What you have to do » A word-for-word transcription of the records is required.

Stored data
------------

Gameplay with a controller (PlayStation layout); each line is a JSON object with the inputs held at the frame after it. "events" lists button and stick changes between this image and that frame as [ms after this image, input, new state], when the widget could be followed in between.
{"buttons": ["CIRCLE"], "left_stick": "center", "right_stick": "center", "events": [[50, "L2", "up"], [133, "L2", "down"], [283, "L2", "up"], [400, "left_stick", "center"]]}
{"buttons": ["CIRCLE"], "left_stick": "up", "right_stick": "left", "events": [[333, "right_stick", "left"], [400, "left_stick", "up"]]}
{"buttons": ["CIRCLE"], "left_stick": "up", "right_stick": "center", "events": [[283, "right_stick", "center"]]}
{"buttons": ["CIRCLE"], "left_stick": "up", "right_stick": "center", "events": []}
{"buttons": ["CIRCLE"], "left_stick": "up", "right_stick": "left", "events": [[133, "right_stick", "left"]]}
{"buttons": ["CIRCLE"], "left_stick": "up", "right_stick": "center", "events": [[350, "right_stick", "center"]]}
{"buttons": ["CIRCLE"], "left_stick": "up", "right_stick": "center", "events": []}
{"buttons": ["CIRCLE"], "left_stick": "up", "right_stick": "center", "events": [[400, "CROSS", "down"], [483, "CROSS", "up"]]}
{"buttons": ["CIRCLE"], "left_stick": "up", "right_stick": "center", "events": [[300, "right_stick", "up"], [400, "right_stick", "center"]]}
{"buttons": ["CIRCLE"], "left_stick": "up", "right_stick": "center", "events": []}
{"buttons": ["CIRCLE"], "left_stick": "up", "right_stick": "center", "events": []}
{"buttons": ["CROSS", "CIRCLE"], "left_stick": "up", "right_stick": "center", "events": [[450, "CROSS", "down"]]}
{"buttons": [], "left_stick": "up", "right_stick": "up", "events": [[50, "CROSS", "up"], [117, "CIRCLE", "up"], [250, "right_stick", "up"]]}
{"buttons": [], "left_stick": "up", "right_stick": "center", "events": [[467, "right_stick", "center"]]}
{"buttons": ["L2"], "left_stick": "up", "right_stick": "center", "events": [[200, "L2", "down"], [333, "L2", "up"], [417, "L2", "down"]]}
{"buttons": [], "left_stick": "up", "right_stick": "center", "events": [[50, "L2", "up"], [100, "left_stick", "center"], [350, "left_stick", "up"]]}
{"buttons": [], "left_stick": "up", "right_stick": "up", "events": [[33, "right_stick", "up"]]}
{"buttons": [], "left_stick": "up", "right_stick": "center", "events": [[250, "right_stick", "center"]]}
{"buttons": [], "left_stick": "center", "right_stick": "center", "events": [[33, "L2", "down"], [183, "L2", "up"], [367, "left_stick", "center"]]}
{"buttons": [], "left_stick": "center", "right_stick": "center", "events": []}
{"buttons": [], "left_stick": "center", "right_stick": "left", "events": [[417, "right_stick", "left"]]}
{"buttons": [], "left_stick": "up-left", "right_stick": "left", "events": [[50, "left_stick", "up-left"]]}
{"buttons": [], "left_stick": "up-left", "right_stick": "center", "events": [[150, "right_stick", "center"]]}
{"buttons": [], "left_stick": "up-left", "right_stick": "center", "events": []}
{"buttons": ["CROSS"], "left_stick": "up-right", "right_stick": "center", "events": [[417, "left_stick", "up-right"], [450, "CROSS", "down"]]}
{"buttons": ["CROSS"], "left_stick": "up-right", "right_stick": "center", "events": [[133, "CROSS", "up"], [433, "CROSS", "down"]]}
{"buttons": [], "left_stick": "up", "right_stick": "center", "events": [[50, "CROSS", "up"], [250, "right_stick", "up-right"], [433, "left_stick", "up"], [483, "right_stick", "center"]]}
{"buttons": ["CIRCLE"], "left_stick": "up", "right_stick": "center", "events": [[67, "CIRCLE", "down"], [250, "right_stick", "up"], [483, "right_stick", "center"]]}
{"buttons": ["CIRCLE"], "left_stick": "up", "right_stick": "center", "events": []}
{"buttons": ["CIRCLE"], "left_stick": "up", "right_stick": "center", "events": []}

------------

Output for this exercise »
Gameplay with a controller (PlayStation layout); each line is a JSON object with the inputs held at the frame after it. "events" lists button and stick changes between this image and that frame as [ms after this image, input, new state], when the widget could be followed in between.
{"buttons": ["CIRCLE"], "left_stick": "center", "right_stick": "center", "events": [[50, "L2", "up"], [133, "L2", "down"], [283, "L2", "up"], [400, "left_stick", "center"]]}
{"buttons": ["CIRCLE"], "left_stick": "up", "right_stick": "left", "events": [[333, "right_stick", "left"], [400, "left_stick", "up"]]}
{"buttons": ["CIRCLE"], "left_stick": "up", "right_stick": "center", "events": [[283, "right_stick", "center"]]}
{"buttons": ["CIRCLE"], "left_stick": "up", "right_stick": "center", "events": []}
{"buttons": ["CIRCLE"], "left_stick": "up", "right_stick": "left", "events": [[133, "right_stick", "left"]]}
{"buttons": ["CIRCLE"], "left_stick": "up", "right_stick": "center", "events": [[350, "right_stick", "center"]]}
{"buttons": ["CIRCLE"], "left_stick": "up", "right_stick": "center", "events": []}
{"buttons": ["CIRCLE"], "left_stick": "up", "right_stick": "center", "events": [[400, "CROSS", "down"], [483, "CROSS", "up"]]}
{"buttons": ["CIRCLE"], "left_stick": "up", "right_stick": "center", "events": [[300, "right_stick", "up"], [400, "right_stick", "center"]]}
{"buttons": ["CIRCLE"], "left_stick": "up", "right_stick": "center", "events": []}
{"buttons": ["CIRCLE"], "left_stick": "up", "right_stick": "center", "events": []}
{"buttons": ["CROSS", "CIRCLE"], "left_stick": "up", "right_stick": "center", "events": [[450, "CROSS", "down"]]}
{"buttons": [], "left_stick": "up", "right_stick": "up", "events": [[50, "CROSS", "up"], [117, "CIRCLE", "up"], [250, "right_stick", "up"]]}
{"buttons": [], "left_stick": "up", "right_stick": "center", "events": [[467, "right_stick", "center"]]}
{"buttons": ["L2"], "left_stick": "up", "right_stick": "center", "events": [[200, "L2", "down"], [333, "L2", "up"], [417, "L2", "down"]]}
{"buttons": [], "left_stick": "up", "right_stick": "center", "events": [[50, "L2", "up"], [100, "left_stick", "center"], [350, "left_stick", "up"]]}
{"buttons": [], "left_stick": "up", "right_stick": "up", "events": [[33, "right_stick", "up"]]}
{"buttons": [], "left_stick": "up", "right_stick": "center", "events": [[250, "right_stick", "center"]]}
{"buttons": [], "left_stick": "center", "right_stick": "center", "events": [[33, "L2", "down"], [183, "L2", "up"], [367, "left_stick", "center"]]}
{"buttons": [], "left_stick": "center", "right_stick": "center", "events": []}
{"buttons": [], "left_stick": "center", "right_stick": "left", "events": [[417, "right_stick", "left"]]}
{"buttons": [], "left_stick": "up-left", "right_stick": "left", "events": [[50, "left_stick", "up-left"]]}
{"buttons": [], "left_stick": "up-left", "right_stick": "center", "events": [[150, "right_stick", "center"]]}
{"buttons": [], "left_stick": "up-left", "right_stick": "center", "events": []}
{"buttons": ["CROSS"], "left_stick": "up-right", "right_stick": "center", "events": [[417, "left_stick", "up-right"], [450, "CROSS", "down"]]}
{"buttons": ["CROSS"], "left_stick": "up-right", "right_stick": "center", "events": [[133, "CROSS", "up"], [433, "CROSS", "down"]]}
{"buttons": [], "left_stick": "up", "right_stick": "center", "events": [[50, "CROSS", "up"], [250, "right_stick", "up-right"], [433, "left_stick", "up"], [483, "right_stick", "center"]]}
{"buttons": ["CIRCLE"], "left_stick": "up", "right_stick": "center", "events": [[67, "CIRCLE", "down"], [250, "right_stick", "up"], [483, "right_stick", "center"]]}
{"buttons": ["CIRCLE"], "left_stick": "up", "right_stick": "center", "events": []}
{"buttons": ["CIRCLE"], "left_stick": "up", "right_stick": "center", "events": []}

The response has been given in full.